‘The fourth generation remembers’: Nakba commemorated in shadow of Gaza war

Thousands of Palestinian citizens of Israel joined the annual March of Return, with many making connections to the violent displacement in Gaza.

Protesters wave Palestinian flags during the 27th annual March of Return in the depopulated villages of Hawsha and Al-Kasair, northern Israel, 14 May 2024

Baker Zoubi and Ghousoon Bisharat report in +972 on 14 May 2024:

In the shadow of what many Palestinians are describing as a second Nakba in Gaza, around 15,000 Palestinian citizens of Israel participated in the 27th annual March of Return on Tuesday. After gathering in the northern city of Shefa-Amr, participants marched to the site of Hawsha and Al-Kasair, Palestinian villages that were forcibly depopulated during the Nakba of 1948 and subsequently destroyed.

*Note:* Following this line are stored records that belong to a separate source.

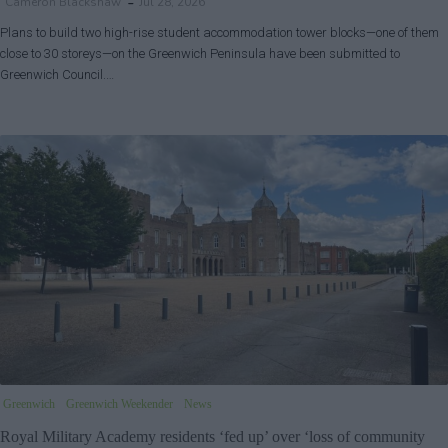
Cameron Blackshaw
Jul 28, 2026
Plans to build two high-rise student accommodation tower blocks—one of them
close to 30 storeys—on the Greenwich Peninsula have been submitted to
Greenwich Council.…
Greenwich
Greenwich Weekender
News
Royal Military Academy residents ‘fed up’ over ‘loss of community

Although Nakba Day is officially marked on May 15, the March of Return is held every year on Israel’s Independence Day, under the slogan “Their independence is our Nakba.” In recent years, the march has become the central mobilizing event for Palestinian citizens of Israel, uniting all groups and political forces. It is organized by the Committee for the Defense of the Rights of the Internally Displaced Persons in Israel, which selects one of the more than 600 Palestinian localities uprooted by Zionist or Israeli militias in 1947-49 as the march’s destination.

The number of Palestinians who were expelled or forced to flee from their homes in those years and prevented from returning was around 750,000; the number displaced in Gaza since October 7 exceeds 1.9 million.

“Without a doubt, this year’s march is different from all its predecessors, although marches took place in the past under difficult circumstances for the Palestinian people,” said journalist and activist Makbula Nassar, a member of the organizing committee. “As we march to emphasize our commitment to the UN-recognized Right of Return, hundreds of thousands of Palestinians — the children and grandchildren of those displaced in 1948 — are living once again through mass displacement.”

Commemorating the Nakba under the present circumstances, Nassar explained, is “a real challenge, but we are not compromising on continuing our activity, which has been going on for years. Its value has grown in recent years as a unifying event that speaks to all members of Arab society, although this year, the accompanying feelings are much more difficult.”